We're now within the eight days of Hanukkah, which commemorates the rededication of the temple after Judas Maccabee defeated Antiochus Epiphane's general Lysias and retook Jerusalem. It is an irony that the only scripture that tells this story is 1 Maccabees, found only in the Catholic canon of the bible.
Early in the morning on the twenty-fifth day of the ninth month, that is, the month of Chislev, in the year one hundred and forty-eight, they arose and offered sacrifice according to the law on the new altar of holocausts that they had made. On the anniversary of the day on which the Gentiles had defiled it, on that very day it was reconsecrated with songs, harps, flutes, and cymbals.
All the people prostrated themselves and adored and praised Heaven, who had given them success. For eight days they celebrated the dedication of the altar and joyfully offered holocausts and sacrifices of deliverance and praise. They ornamented the facade of the temple with gold crowns and shields; they repaired the gates and the priests' chambers and furnished them with doors. (1 Maccabees 5:52-57)
Antiochus embodied the cynical religion of the politician: faith, not as an end and a good in and of itself, but as a political tool. He felt that by homogenizing all religious belief, he could gain control of all the people. For if you can get the gods to agree with you, surely you can get your subjects to.

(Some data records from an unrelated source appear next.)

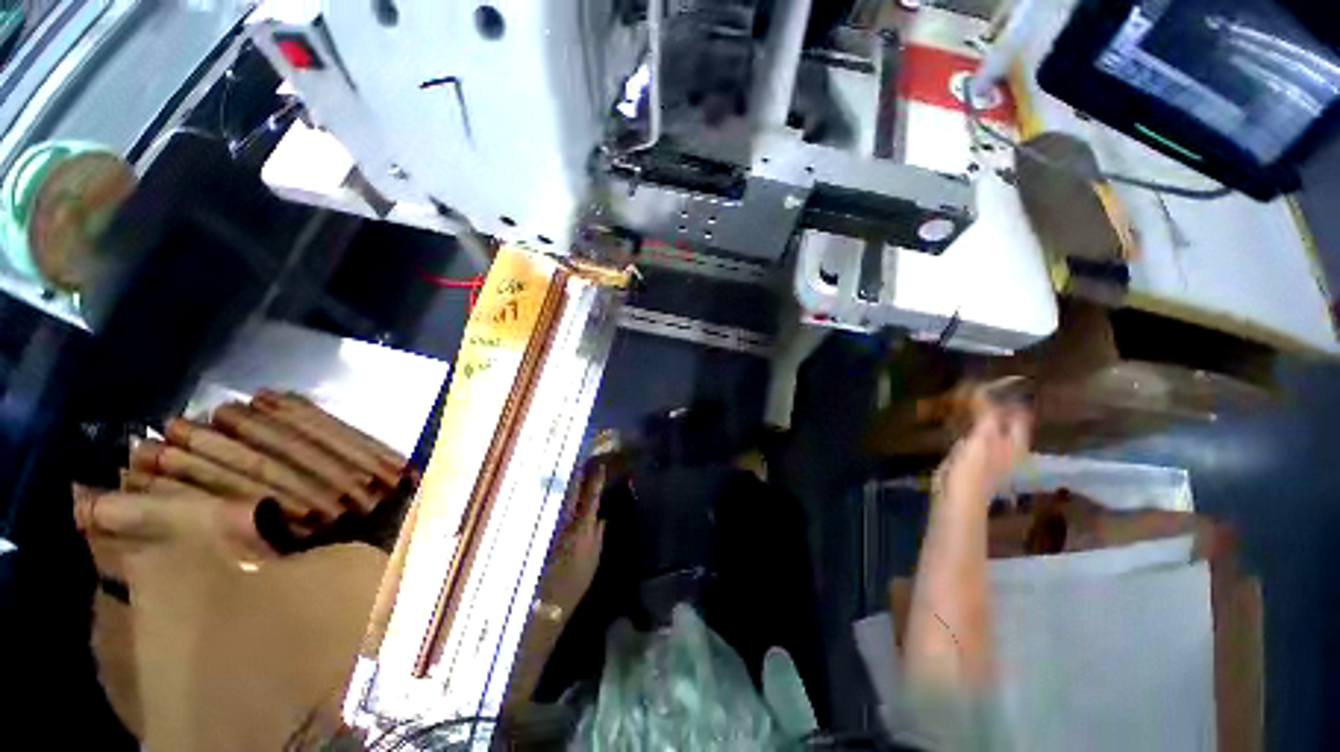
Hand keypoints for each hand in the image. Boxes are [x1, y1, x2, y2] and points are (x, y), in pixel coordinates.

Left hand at [536, 463, 606, 617]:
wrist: (549, 599)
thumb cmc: (577, 580)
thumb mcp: (594, 557)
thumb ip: (598, 534)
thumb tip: (602, 516)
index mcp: (582, 527)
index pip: (591, 497)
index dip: (596, 481)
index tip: (600, 466)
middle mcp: (567, 522)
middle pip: (571, 492)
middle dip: (577, 475)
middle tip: (582, 461)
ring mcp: (554, 526)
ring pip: (563, 499)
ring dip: (569, 485)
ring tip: (575, 472)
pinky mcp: (547, 532)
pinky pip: (558, 510)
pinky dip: (563, 499)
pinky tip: (565, 495)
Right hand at [934, 383, 1032, 501]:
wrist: (957, 494)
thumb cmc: (976, 466)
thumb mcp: (984, 435)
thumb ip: (986, 412)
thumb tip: (983, 388)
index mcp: (1015, 442)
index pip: (1018, 414)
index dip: (1009, 399)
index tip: (994, 385)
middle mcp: (1006, 446)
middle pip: (1001, 420)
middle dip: (989, 405)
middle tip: (972, 389)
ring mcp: (987, 452)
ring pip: (984, 426)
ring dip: (974, 413)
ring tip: (960, 399)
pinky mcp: (969, 456)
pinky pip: (968, 433)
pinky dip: (962, 423)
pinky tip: (951, 416)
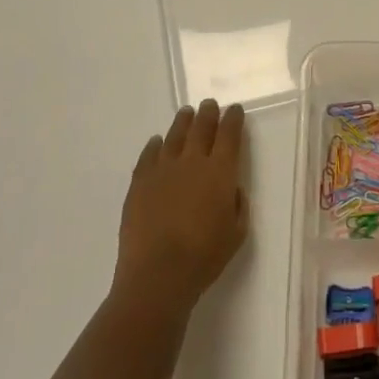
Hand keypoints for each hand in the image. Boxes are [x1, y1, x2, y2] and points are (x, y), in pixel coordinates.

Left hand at [112, 99, 248, 318]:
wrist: (158, 273)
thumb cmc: (205, 256)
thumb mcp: (237, 232)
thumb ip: (238, 204)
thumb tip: (231, 187)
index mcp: (221, 171)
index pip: (230, 135)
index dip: (234, 119)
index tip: (235, 110)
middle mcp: (192, 161)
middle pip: (202, 128)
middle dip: (208, 113)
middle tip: (210, 105)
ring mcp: (163, 169)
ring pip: (174, 135)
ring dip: (183, 122)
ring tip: (186, 113)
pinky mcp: (139, 182)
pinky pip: (148, 155)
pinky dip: (154, 145)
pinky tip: (156, 142)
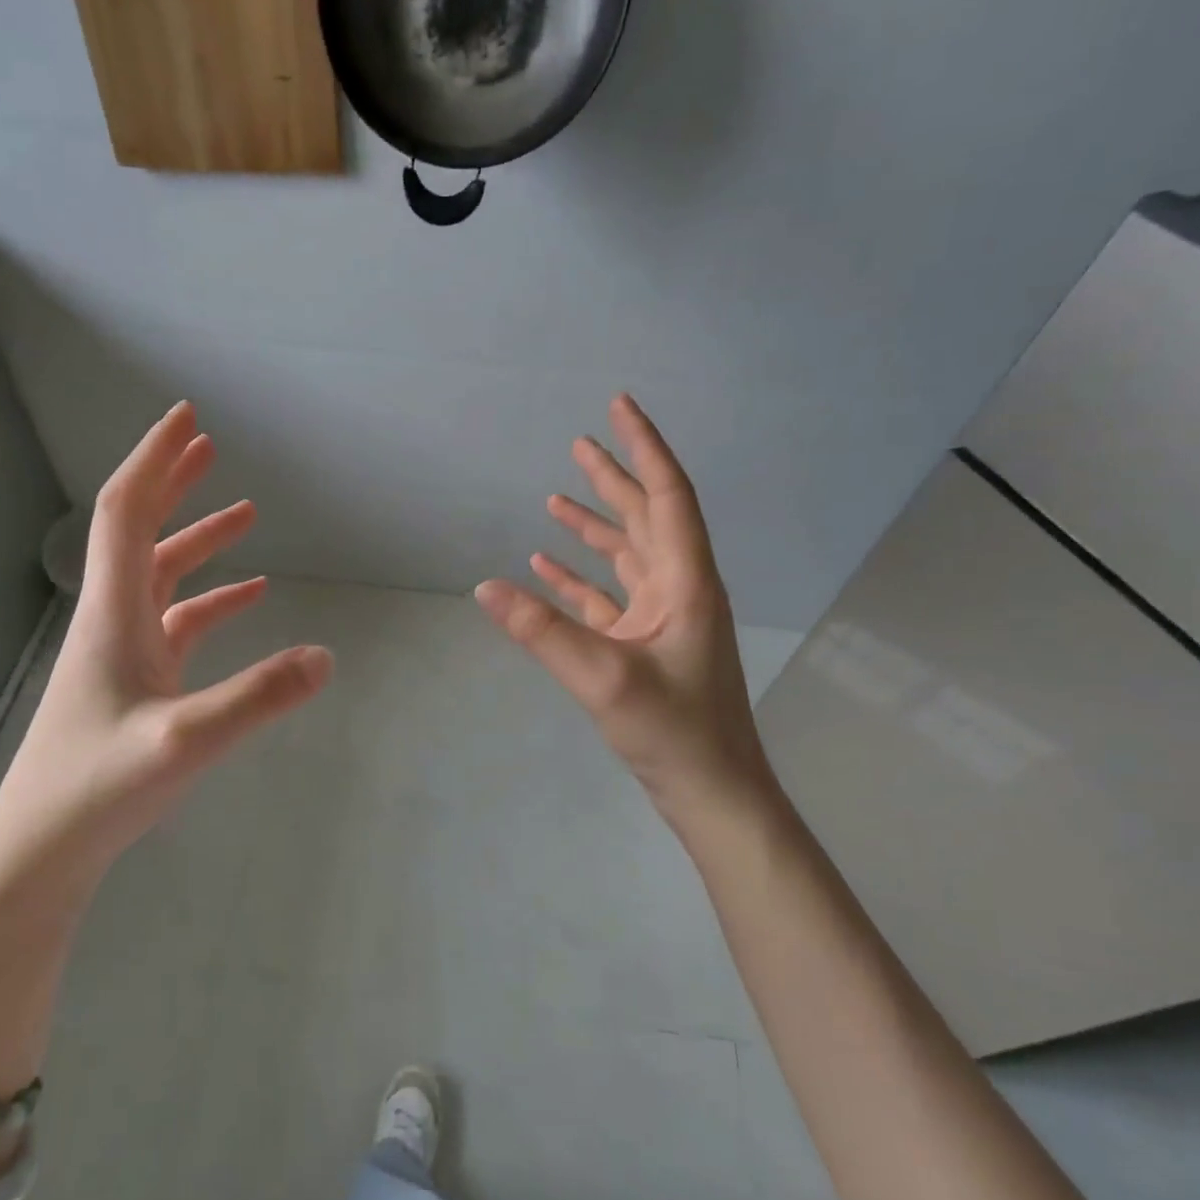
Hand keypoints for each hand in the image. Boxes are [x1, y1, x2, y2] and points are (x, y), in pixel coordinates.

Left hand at [0, 402, 331, 886]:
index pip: (129, 513)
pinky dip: (212, 599)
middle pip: (141, 530)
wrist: (42, 849)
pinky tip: (250, 597)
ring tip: (246, 512)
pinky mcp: (136, 681)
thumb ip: (258, 697)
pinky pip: (178, 622)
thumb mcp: (186, 740)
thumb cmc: (98, 787)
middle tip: (209, 444)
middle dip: (174, 482)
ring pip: (162, 575)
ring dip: (199, 539)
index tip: (188, 419)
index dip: (156, 460)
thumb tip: (325, 656)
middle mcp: (115, 619)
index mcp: (114, 613)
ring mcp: (124, 651)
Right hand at [475, 393, 776, 824]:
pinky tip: (544, 568)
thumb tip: (485, 586)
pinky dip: (578, 579)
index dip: (643, 447)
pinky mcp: (643, 645)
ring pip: (624, 556)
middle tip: (579, 443)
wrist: (713, 793)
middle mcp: (677, 589)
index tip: (619, 406)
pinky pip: (607, 598)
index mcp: (685, 582)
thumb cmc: (675, 732)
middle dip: (613, 478)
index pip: (666, 496)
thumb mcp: (604, 679)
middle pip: (644, 517)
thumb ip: (542, 631)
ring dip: (592, 527)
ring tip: (555, 501)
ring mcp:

What the Jewish people accomplished, in staring down the Hellenic impulse to make everyone believe the same thing, is a thing they accomplished for everyone. For the first time in history perhaps, a people declared that their right to remain who they were, the right to be culturally distinct, was worth fighting for. In this battle, self-preservation became more than bodily survival; it became a people's right to retain unique characteristics.
It is not just today's Jews who owe those long-ago rebels a great debt. All of us do.